I have set of programs working together with shared memory (ipc) ~ 48GB.
Programs running in Linux 3.6.0-rc5, written plain C, compiled gcc load average on main computer is 6.0 jumping to 16.0 every 10 seconds (24 cores)
One proxy receiving data from other machines by 0mq (3.2.3, ~1000 msgs/s from 12 machines in same network), writing into shared memory Many (<50) workers read this data and do some calculations.
Proxy using around 20% cpu Every worker using 1% CPU jumping 10% periodically.
All programs written such way when all allocations done in init() - called when program start, all free done in destroy() - called before exit
Repetitive code not using any malloc/calloc/free at all.
But both programs still leaks. Around 120-240 bytes per minute. This isnt much - memory exhausted in 7-8 days and i just start/stop process, but those leaked bytes eating my mind every time monitoring app reporting me about this restart :)
Bad things - i cant run valgrind due using shared memory - its just stopping on allocating/attaching shared memory and then everything start crushed.
Trying to find this leak i've made stripped version of proxy - no leaks, but i cant feed it with same amount of data.
When running under gdb still no leaks, but speed dropped around 2/3 - so may be its not as fast to reproduce this error.
So possible leaks are in:
- my code. but there is no malloc/calloc. Just pointers +-, memcpy, memcmp
- some standard library. glibc? syslog?
- 0mq on working with many sources (don't think 1k/msgs per seconds is too much traffic)
Is any other tools/libs/hacks exists that can help in such situation?
Edit: Shivan Raptor asked about code. Repetitive part is 5k lines of maths.

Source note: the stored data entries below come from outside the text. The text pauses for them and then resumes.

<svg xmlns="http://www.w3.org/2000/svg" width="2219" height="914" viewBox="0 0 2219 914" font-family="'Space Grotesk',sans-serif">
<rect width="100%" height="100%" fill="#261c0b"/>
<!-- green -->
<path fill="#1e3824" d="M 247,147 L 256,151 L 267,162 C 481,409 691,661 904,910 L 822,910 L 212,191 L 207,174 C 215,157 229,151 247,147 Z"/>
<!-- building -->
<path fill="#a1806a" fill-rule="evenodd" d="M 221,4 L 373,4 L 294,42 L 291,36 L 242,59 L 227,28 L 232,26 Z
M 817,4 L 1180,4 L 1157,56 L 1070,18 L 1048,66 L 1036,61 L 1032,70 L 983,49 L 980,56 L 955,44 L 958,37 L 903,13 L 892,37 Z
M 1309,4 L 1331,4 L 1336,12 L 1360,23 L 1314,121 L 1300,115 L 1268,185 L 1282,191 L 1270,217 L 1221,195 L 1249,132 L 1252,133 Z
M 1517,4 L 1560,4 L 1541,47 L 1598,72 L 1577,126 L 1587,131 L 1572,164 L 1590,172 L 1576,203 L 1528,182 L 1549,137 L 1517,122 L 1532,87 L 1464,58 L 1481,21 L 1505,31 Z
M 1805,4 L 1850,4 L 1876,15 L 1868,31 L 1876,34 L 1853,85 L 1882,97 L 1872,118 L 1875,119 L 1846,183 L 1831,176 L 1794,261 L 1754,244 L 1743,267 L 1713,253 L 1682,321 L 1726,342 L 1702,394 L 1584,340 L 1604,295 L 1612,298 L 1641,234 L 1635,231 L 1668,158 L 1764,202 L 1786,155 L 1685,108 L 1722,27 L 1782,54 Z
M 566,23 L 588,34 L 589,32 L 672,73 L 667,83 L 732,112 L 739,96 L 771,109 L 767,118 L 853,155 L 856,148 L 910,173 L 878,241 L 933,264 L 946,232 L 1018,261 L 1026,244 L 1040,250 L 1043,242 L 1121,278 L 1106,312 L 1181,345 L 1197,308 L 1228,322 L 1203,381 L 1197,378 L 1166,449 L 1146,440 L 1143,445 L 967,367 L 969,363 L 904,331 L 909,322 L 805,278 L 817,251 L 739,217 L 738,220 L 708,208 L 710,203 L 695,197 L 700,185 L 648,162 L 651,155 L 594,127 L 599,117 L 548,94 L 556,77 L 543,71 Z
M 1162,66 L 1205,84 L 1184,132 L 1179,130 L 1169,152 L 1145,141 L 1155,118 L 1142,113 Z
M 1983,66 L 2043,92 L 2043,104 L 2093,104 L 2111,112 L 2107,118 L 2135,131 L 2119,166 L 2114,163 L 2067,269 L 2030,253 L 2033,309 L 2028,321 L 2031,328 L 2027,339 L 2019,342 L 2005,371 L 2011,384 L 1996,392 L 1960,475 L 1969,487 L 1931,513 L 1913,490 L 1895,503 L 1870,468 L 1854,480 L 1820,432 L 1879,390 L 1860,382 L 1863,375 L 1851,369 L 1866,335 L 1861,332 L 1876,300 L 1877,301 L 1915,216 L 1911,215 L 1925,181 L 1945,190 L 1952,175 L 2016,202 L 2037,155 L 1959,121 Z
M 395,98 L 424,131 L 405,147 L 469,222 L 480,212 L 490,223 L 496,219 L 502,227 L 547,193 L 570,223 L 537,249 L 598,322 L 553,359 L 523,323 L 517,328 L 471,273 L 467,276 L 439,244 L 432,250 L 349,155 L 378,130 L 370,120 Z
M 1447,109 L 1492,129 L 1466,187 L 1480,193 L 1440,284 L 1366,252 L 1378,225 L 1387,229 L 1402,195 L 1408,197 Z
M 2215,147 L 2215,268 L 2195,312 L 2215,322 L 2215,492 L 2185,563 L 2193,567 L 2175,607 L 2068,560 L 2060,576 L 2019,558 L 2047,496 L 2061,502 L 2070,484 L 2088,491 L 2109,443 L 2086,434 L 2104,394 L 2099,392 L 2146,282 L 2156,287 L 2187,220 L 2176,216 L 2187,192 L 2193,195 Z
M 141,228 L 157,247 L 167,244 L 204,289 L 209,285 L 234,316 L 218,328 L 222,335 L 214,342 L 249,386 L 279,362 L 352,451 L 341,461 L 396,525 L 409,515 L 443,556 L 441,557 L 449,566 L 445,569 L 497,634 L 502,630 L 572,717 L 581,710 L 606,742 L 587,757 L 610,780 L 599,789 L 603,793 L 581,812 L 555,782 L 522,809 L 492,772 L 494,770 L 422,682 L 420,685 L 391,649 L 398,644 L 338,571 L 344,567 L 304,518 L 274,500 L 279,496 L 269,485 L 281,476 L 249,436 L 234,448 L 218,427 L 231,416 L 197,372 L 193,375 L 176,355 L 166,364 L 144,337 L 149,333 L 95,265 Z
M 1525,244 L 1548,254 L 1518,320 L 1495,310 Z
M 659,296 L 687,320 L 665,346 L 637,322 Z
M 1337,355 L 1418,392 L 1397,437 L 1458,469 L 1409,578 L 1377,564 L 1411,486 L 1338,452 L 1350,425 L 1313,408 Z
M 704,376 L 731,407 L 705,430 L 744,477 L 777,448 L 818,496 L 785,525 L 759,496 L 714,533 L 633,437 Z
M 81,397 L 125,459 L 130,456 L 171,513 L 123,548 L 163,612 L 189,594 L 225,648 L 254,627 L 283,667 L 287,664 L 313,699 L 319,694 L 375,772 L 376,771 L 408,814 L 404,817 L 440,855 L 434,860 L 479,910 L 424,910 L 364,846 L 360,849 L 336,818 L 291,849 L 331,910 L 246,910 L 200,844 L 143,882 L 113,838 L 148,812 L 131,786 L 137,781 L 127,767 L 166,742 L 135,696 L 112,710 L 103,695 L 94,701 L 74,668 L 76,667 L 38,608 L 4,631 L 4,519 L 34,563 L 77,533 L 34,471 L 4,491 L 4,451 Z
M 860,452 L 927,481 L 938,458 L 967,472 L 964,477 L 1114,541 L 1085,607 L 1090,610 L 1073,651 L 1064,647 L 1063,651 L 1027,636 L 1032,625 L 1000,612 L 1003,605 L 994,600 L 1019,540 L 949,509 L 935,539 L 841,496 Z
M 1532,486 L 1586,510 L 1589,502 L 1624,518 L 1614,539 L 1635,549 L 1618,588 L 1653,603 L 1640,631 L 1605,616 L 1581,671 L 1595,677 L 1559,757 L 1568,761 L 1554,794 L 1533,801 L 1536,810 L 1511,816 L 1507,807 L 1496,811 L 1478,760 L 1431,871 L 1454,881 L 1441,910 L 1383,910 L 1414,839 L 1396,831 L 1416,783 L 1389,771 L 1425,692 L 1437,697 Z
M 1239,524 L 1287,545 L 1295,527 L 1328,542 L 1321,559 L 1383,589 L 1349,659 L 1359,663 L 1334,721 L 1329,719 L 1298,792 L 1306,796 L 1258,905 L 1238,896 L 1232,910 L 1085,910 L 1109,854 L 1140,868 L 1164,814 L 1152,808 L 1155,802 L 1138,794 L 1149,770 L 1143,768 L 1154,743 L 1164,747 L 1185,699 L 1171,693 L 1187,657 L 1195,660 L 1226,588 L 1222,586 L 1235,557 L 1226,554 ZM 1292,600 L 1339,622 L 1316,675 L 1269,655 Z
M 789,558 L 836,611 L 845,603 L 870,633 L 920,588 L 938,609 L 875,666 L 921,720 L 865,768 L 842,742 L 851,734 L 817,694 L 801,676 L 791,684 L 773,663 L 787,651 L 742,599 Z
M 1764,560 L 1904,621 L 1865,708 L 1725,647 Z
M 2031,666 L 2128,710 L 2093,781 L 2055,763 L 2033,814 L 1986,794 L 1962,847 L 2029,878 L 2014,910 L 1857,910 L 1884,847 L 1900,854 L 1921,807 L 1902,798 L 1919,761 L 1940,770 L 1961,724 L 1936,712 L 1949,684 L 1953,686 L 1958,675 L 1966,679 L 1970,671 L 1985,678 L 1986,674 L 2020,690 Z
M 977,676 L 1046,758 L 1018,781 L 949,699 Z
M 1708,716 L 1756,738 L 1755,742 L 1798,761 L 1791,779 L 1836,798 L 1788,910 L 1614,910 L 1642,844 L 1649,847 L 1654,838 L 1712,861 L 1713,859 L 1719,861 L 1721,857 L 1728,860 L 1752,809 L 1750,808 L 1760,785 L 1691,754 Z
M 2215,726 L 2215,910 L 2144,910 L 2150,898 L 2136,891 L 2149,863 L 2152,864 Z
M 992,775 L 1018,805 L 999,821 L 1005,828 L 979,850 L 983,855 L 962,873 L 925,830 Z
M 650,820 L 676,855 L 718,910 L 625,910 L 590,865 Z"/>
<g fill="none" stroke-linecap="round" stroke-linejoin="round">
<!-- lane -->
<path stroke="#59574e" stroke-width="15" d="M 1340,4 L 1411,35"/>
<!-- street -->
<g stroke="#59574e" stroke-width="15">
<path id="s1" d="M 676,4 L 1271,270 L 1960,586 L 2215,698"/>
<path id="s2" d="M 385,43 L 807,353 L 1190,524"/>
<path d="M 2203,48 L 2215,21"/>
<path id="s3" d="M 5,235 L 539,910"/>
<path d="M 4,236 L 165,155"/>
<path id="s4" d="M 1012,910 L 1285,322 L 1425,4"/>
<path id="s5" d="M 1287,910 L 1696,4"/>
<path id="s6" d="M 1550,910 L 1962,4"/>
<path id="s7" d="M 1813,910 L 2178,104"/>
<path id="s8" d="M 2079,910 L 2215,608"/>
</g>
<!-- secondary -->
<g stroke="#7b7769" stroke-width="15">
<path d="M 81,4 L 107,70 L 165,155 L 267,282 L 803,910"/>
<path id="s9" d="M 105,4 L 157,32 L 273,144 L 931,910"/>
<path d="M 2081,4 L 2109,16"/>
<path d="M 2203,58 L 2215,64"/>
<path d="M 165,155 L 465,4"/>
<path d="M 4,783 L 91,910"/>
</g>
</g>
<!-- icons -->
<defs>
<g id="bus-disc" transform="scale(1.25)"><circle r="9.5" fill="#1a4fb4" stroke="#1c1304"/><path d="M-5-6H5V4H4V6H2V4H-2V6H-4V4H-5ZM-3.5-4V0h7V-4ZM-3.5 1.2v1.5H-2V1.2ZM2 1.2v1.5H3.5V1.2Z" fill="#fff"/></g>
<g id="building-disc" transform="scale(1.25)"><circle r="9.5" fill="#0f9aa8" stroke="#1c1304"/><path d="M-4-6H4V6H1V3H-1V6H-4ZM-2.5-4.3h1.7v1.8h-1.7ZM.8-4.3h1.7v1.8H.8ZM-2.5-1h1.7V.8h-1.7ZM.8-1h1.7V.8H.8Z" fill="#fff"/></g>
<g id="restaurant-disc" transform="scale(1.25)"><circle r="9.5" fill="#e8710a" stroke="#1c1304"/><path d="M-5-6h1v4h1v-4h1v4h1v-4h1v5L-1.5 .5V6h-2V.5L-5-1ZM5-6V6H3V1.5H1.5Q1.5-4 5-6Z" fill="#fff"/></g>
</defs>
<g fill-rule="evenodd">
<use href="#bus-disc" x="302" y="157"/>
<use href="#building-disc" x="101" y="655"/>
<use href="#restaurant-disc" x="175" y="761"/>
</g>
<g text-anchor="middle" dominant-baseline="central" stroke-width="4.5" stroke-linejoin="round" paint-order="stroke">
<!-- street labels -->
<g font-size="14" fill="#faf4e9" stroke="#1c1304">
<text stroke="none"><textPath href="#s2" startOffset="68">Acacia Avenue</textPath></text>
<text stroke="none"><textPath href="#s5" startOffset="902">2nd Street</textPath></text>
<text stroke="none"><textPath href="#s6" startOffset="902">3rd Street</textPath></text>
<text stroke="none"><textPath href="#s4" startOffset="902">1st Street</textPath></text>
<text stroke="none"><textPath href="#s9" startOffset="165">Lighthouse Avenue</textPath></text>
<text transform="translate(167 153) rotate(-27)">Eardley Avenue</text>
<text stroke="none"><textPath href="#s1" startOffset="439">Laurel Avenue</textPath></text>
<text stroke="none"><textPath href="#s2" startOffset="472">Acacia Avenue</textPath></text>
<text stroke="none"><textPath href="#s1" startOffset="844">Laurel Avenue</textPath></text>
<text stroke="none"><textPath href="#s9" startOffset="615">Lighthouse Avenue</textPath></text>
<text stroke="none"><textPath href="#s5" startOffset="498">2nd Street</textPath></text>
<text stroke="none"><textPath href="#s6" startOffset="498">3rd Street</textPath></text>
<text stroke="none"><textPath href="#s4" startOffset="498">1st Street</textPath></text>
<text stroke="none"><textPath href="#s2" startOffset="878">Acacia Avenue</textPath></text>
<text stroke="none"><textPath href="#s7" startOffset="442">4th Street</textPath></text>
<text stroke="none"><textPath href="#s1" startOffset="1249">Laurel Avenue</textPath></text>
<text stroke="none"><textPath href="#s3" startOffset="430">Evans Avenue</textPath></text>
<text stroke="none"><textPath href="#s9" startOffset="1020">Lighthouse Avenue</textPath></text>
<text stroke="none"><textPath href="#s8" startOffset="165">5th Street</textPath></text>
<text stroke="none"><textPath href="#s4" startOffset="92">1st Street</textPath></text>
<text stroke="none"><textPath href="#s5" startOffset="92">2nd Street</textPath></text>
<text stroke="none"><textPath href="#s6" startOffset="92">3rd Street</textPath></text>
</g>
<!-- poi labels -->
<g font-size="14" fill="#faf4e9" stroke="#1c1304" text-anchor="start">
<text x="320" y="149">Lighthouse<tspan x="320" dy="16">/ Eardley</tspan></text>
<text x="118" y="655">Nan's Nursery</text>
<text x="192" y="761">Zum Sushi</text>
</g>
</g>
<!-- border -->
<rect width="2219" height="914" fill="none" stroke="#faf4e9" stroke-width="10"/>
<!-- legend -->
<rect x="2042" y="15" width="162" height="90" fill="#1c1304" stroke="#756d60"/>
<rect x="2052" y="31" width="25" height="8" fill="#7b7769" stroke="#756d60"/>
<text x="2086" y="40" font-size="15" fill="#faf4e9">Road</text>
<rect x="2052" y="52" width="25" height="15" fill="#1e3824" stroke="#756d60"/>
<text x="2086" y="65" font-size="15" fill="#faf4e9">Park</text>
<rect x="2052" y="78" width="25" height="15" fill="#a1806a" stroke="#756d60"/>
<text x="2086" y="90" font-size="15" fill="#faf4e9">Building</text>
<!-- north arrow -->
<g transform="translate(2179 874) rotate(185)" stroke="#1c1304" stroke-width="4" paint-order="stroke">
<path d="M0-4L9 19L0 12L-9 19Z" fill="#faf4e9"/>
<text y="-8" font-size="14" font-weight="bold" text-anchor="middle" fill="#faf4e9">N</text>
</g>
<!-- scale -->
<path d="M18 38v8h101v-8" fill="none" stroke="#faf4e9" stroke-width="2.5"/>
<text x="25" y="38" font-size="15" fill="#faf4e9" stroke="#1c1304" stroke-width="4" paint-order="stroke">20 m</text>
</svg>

Without any allocations as i mentioned.
But start, stop and repetitive entering here:
int main(int argc, char **argv)
{
ida_init(argc, argv, PROXY);
ex_pollponies(); // repetive
ida_destroy();
return(0);
}
// with some cuttings
int ex_pollponies(void)
{
int i, rc;
unsigned char buf[90];
uint64_t fos[ROLLINGBUFFERSIZE];
uint64_t bhs[ROLLINGBUFFERSIZE];
int bfcnt = 0;
uint64_t *fo;
uint64_t *bh;
while(1) {
rc = zmq_poll(ex_in->poll_items, ex_in->count, EX_POLL_TIMEOUT);
for (i=0; i < ex_in->count; i++) {
if (ex_in->poll_items[i].revents & ZMQ_POLLIN) {
if (zmq_recv(ex_in->poll_items[i].socket, &buf, max_size, 0) == 0)
continue;
fo = &fos[bfcnt];
bh = &bhs[bfcnt];
bfcnt++;
if (bfcnt >= ROLLINGBUFFERSIZE)
bfcnt = 0;
memcpy(fo, (void *)&buf[1], sizeof(FRAMEOBJECT));
memcpy(bh, &buf[sizeof(FRAMEOBJECT)+1], sizeof(FRAMEHASH));
// then store fo, bh into shared memory, with some adjusting and checkings
// storing every second around 1000 msgs 16 bytes each. But leaking is only 200 bytes per minute.
}
}
}
}
edit2:
I finally make valgrind working - just make use part of data (6GB) and it finally passed. And not find any leaks. But, in process of working it takes 100% cpu and definitely my program not handled all incoming data - its not working on full load. This half confirmed my lasthope guess - leaking is on data exchange block. I find info about mtrace (part of libc) It helped me to track ADDRESS of leaking - its outside my code, in one of threads. The only threads in my code is created by zeromq. Then i start playing with options for sockets (increase hwm, buffers) and speed of leaking decreased, but not completely gone even on absurdly big values :(
So, now i 95% sure its zeromq leaking. Try to find answer in their mail list.